=== Section Start ===
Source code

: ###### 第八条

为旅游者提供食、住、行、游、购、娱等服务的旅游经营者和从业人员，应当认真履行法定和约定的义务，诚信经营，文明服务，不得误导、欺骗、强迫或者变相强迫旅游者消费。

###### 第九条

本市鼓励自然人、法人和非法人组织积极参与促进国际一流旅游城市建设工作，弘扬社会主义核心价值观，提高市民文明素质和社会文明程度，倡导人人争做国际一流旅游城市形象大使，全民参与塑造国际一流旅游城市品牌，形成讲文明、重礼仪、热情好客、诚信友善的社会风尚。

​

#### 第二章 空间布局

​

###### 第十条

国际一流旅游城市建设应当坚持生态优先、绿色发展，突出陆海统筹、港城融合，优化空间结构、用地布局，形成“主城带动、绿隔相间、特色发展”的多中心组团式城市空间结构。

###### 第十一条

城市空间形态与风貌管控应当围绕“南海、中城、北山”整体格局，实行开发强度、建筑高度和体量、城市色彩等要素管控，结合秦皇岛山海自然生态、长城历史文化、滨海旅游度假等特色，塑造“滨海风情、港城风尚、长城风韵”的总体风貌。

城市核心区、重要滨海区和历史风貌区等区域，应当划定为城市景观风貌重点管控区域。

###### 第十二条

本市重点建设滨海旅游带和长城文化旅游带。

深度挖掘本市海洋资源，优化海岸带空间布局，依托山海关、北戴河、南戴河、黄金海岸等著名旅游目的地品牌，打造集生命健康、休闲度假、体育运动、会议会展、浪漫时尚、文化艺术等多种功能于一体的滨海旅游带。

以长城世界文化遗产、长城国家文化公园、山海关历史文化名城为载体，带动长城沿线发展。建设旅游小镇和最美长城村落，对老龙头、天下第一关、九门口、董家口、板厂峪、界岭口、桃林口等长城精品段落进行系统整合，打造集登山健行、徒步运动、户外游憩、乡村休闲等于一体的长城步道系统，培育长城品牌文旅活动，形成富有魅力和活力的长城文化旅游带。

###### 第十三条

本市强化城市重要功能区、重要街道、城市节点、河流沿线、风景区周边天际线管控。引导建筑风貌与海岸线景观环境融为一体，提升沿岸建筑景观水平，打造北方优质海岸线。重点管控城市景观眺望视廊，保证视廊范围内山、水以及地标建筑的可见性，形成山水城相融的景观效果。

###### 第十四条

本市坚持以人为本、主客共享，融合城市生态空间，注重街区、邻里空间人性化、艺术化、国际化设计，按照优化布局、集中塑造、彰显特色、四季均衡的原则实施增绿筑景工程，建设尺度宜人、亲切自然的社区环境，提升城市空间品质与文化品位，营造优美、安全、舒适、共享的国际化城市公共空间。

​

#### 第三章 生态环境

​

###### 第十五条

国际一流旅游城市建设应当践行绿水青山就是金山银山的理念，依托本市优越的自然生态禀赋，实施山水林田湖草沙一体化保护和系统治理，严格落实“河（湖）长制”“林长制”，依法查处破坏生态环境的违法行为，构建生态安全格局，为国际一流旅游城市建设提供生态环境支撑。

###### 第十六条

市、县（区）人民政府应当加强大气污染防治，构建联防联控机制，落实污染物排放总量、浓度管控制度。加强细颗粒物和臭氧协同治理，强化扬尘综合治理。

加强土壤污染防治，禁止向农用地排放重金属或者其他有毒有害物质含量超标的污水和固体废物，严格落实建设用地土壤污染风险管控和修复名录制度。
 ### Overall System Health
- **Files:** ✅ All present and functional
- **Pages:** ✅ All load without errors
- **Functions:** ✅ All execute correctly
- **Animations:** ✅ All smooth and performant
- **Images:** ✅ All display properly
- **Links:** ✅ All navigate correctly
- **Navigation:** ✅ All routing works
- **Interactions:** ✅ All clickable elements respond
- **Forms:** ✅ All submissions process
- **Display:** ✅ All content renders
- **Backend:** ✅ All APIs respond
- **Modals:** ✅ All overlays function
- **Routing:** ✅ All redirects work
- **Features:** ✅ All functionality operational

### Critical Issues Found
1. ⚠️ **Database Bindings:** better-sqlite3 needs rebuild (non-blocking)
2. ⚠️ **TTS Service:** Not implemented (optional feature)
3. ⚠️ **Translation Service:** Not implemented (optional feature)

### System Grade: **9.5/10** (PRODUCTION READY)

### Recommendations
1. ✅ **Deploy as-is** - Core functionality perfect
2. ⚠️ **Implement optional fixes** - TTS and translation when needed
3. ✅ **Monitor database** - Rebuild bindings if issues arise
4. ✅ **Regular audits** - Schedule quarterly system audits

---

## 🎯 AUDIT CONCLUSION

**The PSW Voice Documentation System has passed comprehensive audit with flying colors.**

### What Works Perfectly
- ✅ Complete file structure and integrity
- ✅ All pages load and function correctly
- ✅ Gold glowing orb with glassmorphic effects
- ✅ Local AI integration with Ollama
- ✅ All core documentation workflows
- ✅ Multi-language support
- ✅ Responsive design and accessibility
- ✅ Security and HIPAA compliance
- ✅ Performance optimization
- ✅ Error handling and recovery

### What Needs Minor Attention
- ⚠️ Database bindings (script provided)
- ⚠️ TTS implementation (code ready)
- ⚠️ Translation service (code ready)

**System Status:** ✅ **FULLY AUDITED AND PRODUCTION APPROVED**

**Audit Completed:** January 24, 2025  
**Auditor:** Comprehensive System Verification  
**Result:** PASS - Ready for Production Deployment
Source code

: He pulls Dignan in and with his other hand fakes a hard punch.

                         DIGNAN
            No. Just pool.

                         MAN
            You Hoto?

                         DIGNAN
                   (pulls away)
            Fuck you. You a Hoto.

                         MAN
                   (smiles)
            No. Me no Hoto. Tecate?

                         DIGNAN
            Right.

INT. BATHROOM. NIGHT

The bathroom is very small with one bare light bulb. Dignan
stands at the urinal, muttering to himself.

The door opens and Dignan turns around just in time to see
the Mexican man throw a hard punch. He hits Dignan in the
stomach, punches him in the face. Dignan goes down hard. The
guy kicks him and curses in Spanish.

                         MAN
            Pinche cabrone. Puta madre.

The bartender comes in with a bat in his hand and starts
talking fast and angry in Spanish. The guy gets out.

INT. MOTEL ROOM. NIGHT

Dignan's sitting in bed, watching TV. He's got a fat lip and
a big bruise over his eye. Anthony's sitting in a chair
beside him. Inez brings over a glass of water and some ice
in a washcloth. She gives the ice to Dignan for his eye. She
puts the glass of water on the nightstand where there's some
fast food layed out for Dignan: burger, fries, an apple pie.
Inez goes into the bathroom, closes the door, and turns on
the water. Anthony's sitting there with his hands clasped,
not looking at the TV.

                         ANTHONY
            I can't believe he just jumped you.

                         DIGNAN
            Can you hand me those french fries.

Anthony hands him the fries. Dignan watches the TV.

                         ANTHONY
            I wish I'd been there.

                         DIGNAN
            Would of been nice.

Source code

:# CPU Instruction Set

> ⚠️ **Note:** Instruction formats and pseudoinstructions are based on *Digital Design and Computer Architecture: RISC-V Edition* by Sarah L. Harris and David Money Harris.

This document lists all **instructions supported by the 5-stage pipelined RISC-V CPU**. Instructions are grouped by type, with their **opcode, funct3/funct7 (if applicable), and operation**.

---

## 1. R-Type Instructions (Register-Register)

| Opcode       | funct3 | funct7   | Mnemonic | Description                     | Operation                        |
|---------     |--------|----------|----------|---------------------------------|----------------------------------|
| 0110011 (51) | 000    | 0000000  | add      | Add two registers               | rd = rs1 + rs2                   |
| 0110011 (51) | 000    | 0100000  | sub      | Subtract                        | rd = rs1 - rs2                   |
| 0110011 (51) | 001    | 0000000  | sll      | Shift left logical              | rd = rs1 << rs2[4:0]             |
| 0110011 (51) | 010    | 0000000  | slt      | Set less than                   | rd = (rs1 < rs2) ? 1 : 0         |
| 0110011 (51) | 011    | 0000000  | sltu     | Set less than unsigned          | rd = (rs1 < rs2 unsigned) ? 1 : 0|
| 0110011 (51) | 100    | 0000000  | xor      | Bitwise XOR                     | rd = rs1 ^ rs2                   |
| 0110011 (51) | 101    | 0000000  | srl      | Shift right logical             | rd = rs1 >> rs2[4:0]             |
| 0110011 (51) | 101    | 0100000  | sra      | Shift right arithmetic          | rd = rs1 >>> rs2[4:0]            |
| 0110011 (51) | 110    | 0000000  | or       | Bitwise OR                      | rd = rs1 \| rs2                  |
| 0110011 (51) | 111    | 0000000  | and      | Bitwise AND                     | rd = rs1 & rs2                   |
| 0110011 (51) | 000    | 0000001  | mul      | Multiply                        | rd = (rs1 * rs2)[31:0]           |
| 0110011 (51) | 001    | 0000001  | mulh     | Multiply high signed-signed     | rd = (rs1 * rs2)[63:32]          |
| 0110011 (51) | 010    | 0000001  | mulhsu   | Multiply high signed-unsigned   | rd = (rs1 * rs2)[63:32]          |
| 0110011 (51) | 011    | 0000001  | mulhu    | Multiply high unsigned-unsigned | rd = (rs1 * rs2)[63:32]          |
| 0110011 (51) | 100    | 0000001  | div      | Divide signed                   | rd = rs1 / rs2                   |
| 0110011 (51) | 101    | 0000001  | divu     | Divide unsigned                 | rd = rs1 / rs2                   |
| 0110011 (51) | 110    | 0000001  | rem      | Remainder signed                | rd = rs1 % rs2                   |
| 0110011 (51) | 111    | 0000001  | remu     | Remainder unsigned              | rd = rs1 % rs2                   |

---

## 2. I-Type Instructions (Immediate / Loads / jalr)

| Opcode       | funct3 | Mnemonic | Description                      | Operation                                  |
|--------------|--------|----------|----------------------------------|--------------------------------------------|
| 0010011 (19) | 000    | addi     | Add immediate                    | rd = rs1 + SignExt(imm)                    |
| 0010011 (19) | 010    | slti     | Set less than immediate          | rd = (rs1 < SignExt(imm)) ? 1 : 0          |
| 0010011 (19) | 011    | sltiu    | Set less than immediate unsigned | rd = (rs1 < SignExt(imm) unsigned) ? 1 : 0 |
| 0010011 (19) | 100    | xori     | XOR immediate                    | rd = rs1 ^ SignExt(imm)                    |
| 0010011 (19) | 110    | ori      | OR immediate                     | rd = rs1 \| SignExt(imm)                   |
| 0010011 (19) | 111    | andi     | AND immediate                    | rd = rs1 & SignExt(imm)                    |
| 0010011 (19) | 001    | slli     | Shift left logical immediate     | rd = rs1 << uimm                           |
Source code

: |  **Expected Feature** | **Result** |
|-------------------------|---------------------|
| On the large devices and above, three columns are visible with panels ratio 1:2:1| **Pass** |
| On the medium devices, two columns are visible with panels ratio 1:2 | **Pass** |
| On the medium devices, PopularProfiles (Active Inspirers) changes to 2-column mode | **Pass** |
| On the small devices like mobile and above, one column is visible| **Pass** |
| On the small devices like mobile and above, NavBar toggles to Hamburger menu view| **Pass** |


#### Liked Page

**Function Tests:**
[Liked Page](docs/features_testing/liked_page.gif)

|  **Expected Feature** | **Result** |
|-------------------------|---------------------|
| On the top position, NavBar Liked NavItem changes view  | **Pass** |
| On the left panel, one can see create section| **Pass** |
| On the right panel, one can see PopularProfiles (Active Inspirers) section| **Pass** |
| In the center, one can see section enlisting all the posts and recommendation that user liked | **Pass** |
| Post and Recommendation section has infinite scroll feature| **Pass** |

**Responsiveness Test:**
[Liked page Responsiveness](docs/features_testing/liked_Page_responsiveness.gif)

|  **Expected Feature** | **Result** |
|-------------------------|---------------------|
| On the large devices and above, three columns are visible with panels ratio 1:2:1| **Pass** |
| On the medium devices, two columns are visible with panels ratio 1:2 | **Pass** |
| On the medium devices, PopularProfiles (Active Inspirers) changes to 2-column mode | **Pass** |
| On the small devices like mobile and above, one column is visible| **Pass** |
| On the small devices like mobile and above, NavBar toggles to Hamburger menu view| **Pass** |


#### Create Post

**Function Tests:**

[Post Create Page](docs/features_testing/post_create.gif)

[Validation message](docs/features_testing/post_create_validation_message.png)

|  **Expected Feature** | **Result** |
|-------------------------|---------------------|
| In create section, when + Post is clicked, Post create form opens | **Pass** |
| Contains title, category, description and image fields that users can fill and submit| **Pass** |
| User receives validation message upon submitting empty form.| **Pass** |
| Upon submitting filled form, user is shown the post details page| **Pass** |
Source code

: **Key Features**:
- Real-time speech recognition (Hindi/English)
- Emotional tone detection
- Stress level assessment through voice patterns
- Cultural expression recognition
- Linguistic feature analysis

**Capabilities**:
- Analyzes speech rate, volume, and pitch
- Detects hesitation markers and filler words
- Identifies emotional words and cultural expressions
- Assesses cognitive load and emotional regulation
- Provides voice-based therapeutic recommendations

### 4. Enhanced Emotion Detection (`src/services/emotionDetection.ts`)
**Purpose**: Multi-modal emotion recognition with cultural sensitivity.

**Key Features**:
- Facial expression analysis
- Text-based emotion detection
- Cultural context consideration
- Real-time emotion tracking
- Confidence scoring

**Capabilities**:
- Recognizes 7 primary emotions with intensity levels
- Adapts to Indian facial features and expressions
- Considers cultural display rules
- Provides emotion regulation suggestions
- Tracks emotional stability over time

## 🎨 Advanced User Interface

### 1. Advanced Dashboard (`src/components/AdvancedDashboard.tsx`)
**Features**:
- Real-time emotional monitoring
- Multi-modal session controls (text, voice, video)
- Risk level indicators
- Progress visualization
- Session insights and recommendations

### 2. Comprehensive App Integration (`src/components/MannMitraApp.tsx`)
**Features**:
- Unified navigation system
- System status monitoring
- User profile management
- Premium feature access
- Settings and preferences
=== Section End ===
REQUEST —
Express the source text from the line containing "### Critical Issues Found" to the line containing "Fuck you. You a Hoto.", both included, as a JSON list of strings with one string per line, leaving out blank lines.

PROBLEM SOLUTION —
[
  "### Critical Issues Found",
  "1. ⚠️ **Database Bindings:** better-sqlite3 needs rebuild (non-blocking)",
  "2. ⚠️ **TTS Service:** Not implemented (optional feature)",
  "3. ⚠️ **Translation Service:** Not implemented (optional feature)",
  "### System Grade: **9.5/10** (PRODUCTION READY)",
  "### Recommendations",
  "1. ✅ **Deploy as-is** - Core functionality perfect",
  "2. ⚠️ **Implement optional fixes** - TTS and translation when needed",
  "3. ✅ **Monitor database** - Rebuild bindings if issues arise",
  "4. ✅ **Regular audits** - Schedule quarterly system audits",
  "---",
  "## 🎯 AUDIT CONCLUSION",
  "**The PSW Voice Documentation System has passed comprehensive audit with flying colors.**",
  "### What Works Perfectly",
  "- ✅ Complete file structure and integrity",
  "- ✅ All pages load and function correctly",
  "- ✅ Gold glowing orb with glassmorphic effects",
  "- ✅ Local AI integration with Ollama",
  "- ✅ All core documentation workflows",
  "- ✅ Multi-language support",
  "- ✅ Responsive design and accessibility",
  "- ✅ Security and HIPAA compliance",
  "- ✅ Performance optimization",
  "- ✅ Error handling and recovery",
  "### What Needs Minor Attention",
  "- ⚠️ Database bindings (script provided)",
  "- ⚠️ TTS implementation (code ready)",
  "- ⚠️ Translation service (code ready)",
  "**System Status:** ✅ **FULLY AUDITED AND PRODUCTION APPROVED**",
  "**Audit Completed:** January 24, 2025  ",
  "**Auditor:** Comprehensive System Verification  ",
  "**Result:** PASS - Ready for Production Deployment",
  "Source code",
  ": He pulls Dignan in and with his other hand fakes a hard punch.",
  "                         DIGNAN",
  "            No. Just pool.",
  "                         MAN",
  "            You Hoto?",
  "                         DIGNAN",
  "                   (pulls away)",
  "            Fuck you. You a Hoto."
]